_EXERCISE BRIEF:_
Report the lines of the data below that contain the string "font".

_PROVIDED ENTRIES:_
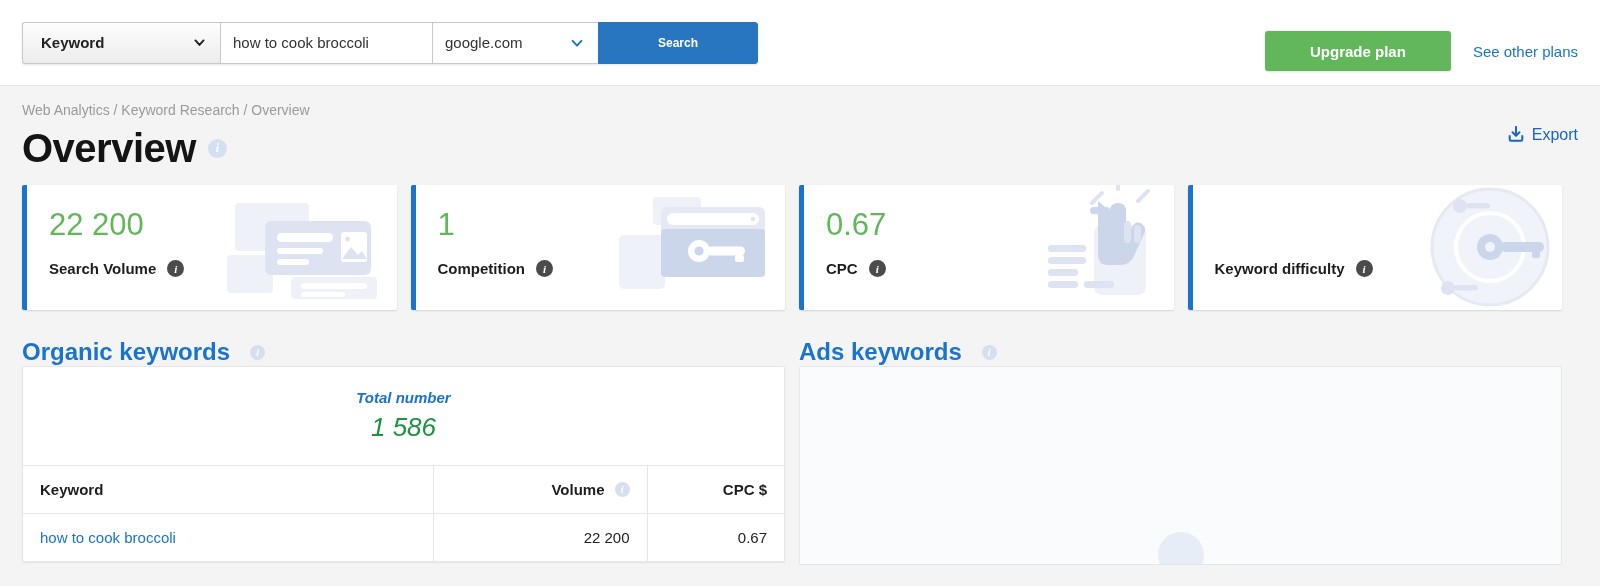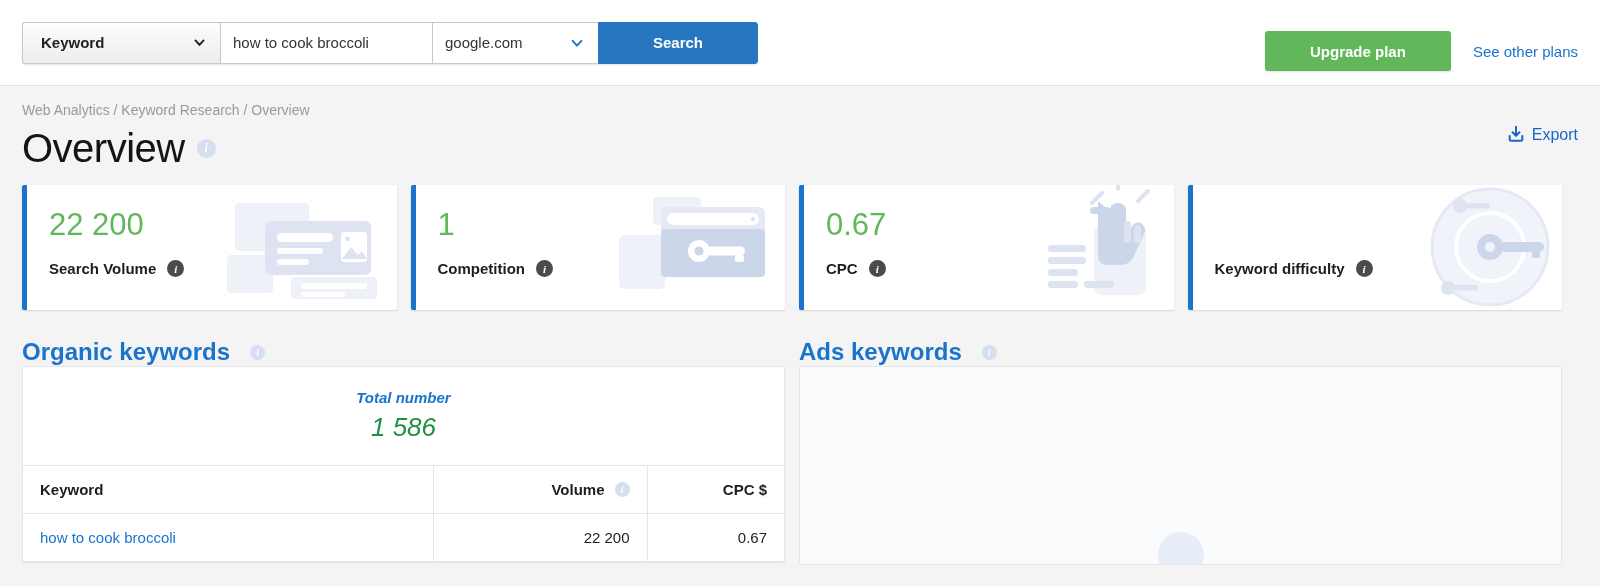--- a/index.html
+++ b/index.html
@@ -78,7 +78,7 @@
     border: 1px solid #2876c0;
     border-radius: 0 3px 3px 0;
     color: #fff;
-    font-size: 15px;
+    font-size: 12px;
     font-weight: bold;
     cursor: pointer;
     user-select: none;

_RESULT OF THIS TASK:_
-    font-size: 15px;
+    font-size: 12px;
     font-weight: bold;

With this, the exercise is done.